=== Provided material ===
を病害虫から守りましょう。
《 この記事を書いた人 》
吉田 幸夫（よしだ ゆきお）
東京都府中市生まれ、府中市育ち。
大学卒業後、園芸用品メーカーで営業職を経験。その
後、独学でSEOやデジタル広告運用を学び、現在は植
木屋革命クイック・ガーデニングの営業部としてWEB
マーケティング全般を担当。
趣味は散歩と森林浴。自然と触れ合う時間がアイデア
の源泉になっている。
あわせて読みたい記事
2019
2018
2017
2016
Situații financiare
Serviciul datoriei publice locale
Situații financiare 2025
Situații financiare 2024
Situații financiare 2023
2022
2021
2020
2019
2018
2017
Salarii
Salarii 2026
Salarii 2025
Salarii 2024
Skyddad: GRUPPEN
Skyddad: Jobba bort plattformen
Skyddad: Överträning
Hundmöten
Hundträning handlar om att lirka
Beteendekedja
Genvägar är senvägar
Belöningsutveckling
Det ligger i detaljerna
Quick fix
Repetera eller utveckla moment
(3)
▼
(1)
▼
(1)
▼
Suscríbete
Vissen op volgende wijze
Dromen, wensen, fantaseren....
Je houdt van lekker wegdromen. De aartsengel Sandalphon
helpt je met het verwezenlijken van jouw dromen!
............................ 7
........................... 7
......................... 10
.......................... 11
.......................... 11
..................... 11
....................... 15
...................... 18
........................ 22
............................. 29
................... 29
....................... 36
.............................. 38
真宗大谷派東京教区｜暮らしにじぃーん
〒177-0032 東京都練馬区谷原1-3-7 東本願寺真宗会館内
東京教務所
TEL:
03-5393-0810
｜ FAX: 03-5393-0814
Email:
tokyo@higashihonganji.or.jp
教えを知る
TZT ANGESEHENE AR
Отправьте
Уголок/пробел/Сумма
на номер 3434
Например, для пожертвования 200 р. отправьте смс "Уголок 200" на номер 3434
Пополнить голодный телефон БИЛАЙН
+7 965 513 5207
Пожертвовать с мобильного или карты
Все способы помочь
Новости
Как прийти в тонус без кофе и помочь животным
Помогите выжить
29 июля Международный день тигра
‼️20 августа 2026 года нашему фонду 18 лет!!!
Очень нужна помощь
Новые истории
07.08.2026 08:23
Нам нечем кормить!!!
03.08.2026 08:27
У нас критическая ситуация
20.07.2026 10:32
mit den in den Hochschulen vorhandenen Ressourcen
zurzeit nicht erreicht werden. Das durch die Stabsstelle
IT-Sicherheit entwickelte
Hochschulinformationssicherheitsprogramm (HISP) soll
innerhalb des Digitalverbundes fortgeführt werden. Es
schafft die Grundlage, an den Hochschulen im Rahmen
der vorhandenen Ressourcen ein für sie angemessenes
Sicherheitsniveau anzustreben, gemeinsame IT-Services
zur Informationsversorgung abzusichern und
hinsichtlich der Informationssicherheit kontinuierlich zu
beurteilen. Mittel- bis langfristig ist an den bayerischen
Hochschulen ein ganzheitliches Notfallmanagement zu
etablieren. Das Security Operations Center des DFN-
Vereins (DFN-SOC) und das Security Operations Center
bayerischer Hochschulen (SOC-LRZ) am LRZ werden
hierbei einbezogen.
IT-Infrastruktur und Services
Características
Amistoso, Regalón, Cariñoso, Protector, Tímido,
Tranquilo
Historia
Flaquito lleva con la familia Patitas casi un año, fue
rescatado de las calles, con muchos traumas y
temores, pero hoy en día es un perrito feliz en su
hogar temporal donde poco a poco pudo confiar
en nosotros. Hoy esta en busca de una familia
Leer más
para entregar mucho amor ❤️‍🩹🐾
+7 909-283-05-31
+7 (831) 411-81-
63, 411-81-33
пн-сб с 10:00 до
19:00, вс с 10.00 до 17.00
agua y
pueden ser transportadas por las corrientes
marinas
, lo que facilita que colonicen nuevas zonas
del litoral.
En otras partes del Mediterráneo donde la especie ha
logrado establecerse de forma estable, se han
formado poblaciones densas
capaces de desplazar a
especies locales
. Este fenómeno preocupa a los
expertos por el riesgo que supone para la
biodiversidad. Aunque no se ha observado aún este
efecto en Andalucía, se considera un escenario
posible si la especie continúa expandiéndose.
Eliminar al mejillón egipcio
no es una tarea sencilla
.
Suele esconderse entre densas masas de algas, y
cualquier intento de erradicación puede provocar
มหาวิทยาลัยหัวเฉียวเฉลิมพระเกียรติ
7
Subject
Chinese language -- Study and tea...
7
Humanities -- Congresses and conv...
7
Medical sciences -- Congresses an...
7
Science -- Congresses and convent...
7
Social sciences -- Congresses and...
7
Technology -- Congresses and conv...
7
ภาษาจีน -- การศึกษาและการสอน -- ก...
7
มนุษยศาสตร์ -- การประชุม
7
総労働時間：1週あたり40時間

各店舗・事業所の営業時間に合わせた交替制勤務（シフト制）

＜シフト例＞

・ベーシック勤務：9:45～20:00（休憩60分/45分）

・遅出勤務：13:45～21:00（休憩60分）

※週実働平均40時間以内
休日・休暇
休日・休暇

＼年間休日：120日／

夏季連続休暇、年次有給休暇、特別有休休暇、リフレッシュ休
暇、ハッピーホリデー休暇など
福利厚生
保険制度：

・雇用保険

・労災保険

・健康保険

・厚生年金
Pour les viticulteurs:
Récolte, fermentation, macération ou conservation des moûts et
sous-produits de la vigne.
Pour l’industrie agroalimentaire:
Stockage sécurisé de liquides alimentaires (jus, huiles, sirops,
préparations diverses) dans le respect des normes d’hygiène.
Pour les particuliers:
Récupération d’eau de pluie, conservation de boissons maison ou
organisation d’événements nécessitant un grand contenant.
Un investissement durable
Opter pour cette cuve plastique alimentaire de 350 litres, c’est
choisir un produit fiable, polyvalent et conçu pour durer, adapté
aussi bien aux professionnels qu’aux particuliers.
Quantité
===
Quote all of the entries exactly as they appear.

を病害虫から守りましょう。
《 この記事を書いた人 》
吉田 幸夫（よしだ ゆきお）
東京都府中市生まれ、府中市育ち。
大学卒業後、園芸用品メーカーで営業職を経験。その
後、独学でSEOやデジタル広告運用を学び、現在は植
木屋革命クイック・ガーデニングの営業部としてWEB
マーケティング全般を担当。
趣味は散歩と森林浴。自然と触れ合う時間がアイデア
の源泉になっている。
あわせて読みたい記事
2019
2018
2017
2016
Situații financiare
Serviciul datoriei publice locale
Situații financiare 2025
Situații financiare 2024
Situații financiare 2023
2022
2021
2020
2019
2018
2017
Salarii
Salarii 2026
Salarii 2025
Salarii 2024
Skyddad: GRUPPEN
Skyddad: Jobba bort plattformen
Skyddad: Överträning
Hundmöten
Hundträning handlar om att lirka
Beteendekedja
Genvägar är senvägar
Belöningsutveckling
Det ligger i detaljerna
Quick fix
Repetera eller utveckla moment
(3)
▼
(1)
▼
(1)
▼
Suscríbete
Vissen op volgende wijze
Dromen, wensen, fantaseren....
Je houdt van lekker wegdromen. De aartsengel Sandalphon
helpt je met het verwezenlijken van jouw dromen!
............................ 7
........................... 7
......................... 10
.......................... 11
.......................... 11
..................... 11
....................... 15
...................... 18
........................ 22
............................. 29
................... 29
....................... 36
.............................. 38
真宗大谷派東京教区｜暮らしにじぃーん
〒177-0032 東京都練馬区谷原1-3-7 東本願寺真宗会館内
東京教務所
TEL:
03-5393-0810
｜ FAX: 03-5393-0814
Email:
tokyo@higashihonganji.or.jp
教えを知る
TZT ANGESEHENE AR
Отправьте
Уголок/пробел/Сумма
на номер 3434
Например, для пожертвования 200 р. отправьте смс "Уголок 200" на номер 3434
Пополнить голодный телефон БИЛАЙН
+7 965 513 5207
Пожертвовать с мобильного или карты
Все способы помочь
Новости
Как прийти в тонус без кофе и помочь животным
Помогите выжить
29 июля Международный день тигра
‼️20 августа 2026 года нашему фонду 18 лет!!!
Очень нужна помощь
Новые истории
07.08.2026 08:23
Нам нечем кормить!!!
03.08.2026 08:27
У нас критическая ситуация
20.07.2026 10:32
mit den in den Hochschulen vorhandenen Ressourcen
zurzeit nicht erreicht werden. Das durch die Stabsstelle
IT-Sicherheit entwickelte
Hochschulinformationssicherheitsprogramm (HISP) soll
innerhalb des Digitalverbundes fortgeführt werden. Es
schafft die Grundlage, an den Hochschulen im Rahmen
der vorhandenen Ressourcen ein für sie angemessenes
Sicherheitsniveau anzustreben, gemeinsame IT-Services
zur Informationsversorgung abzusichern und
hinsichtlich der Informationssicherheit kontinuierlich zu
beurteilen. Mittel- bis langfristig ist an den bayerischen
Hochschulen ein ganzheitliches Notfallmanagement zu
etablieren. Das Security Operations Center des DFN-
Vereins (DFN-SOC) und das Security Operations Center
bayerischer Hochschulen (SOC-LRZ) am LRZ werden
hierbei einbezogen.
IT-Infrastruktur und Services
Características
Amistoso, Regalón, Cariñoso, Protector, Tímido,
Tranquilo
Historia
Flaquito lleva con la familia Patitas casi un año, fue
rescatado de las calles, con muchos traumas y
temores, pero hoy en día es un perrito feliz en su
hogar temporal donde poco a poco pudo confiar
en nosotros. Hoy esta en busca de una familia
Leer más
para entregar mucho amor ❤️‍🩹🐾
+7 909-283-05-31
+7 (831) 411-81-
63, 411-81-33
пн-сб с 10:00 до
19:00, вс с 10.00 до 17.00
agua y
pueden ser transportadas por las corrientes
marinas
, lo que facilita que colonicen nuevas zonas
del litoral.
En otras partes del Mediterráneo donde la especie ha
logrado establecerse de forma estable, se han
formado poblaciones densas
capaces de desplazar a
especies locales
. Este fenómeno preocupa a los
expertos por el riesgo que supone para la
biodiversidad. Aunque no se ha observado aún este
efecto en Andalucía, se considera un escenario
posible si la especie continúa expandiéndose.
Eliminar al mejillón egipcio
no es una tarea sencilla
.
Suele esconderse entre densas masas de algas, y
cualquier intento de erradicación puede provocar
มหาวิทยาลัยหัวเฉียวเฉลิมพระเกียรติ
7
Subject
Chinese language -- Study and tea...
7
Humanities -- Congresses and conv...
7
Medical sciences -- Congresses an...
7
Science -- Congresses and convent...
7
Social sciences -- Congresses and...
7
Technology -- Congresses and conv...
7
ภาษาจีน -- การศึกษาและการสอน -- ก...
7
มนุษยศาสตร์ -- การประชุม
7
総労働時間：1週あたり40時間

各店舗・事業所の営業時間に合わせた交替制勤務（シフト制）

＜シフト例＞

・ベーシック勤務：9:45～20:00（休憩60分/45分）

・遅出勤務：13:45～21:00（休憩60分）

※週実働平均40時間以内
休日・休暇
休日・休暇

＼年間休日：120日／

夏季連続休暇、年次有給休暇、特別有休休暇、リフレッシュ休
暇、ハッピーホリデー休暇など
福利厚生
保険制度：

・雇用保険

・労災保険

・健康保険

・厚生年金
Pour les viticulteurs:
Récolte, fermentation, macération ou conservation des moûts et
sous-produits de la vigne.
Pour l’industrie agroalimentaire:
Stockage sécurisé de liquides alimentaires (jus, huiles, sirops,
préparations diverses) dans le respect des normes d’hygiène.
Pour les particuliers:
Récupération d’eau de pluie, conservation de boissons maison ou
organisation d’événements nécessitant un grand contenant.
Un investissement durable
Opter pour cette cuve plastique alimentaire de 350 litres, c’est
choisir un produit fiable, polyvalent et conçu pour durer, adapté
aussi bien aux professionnels qu’aux particuliers.
Quantité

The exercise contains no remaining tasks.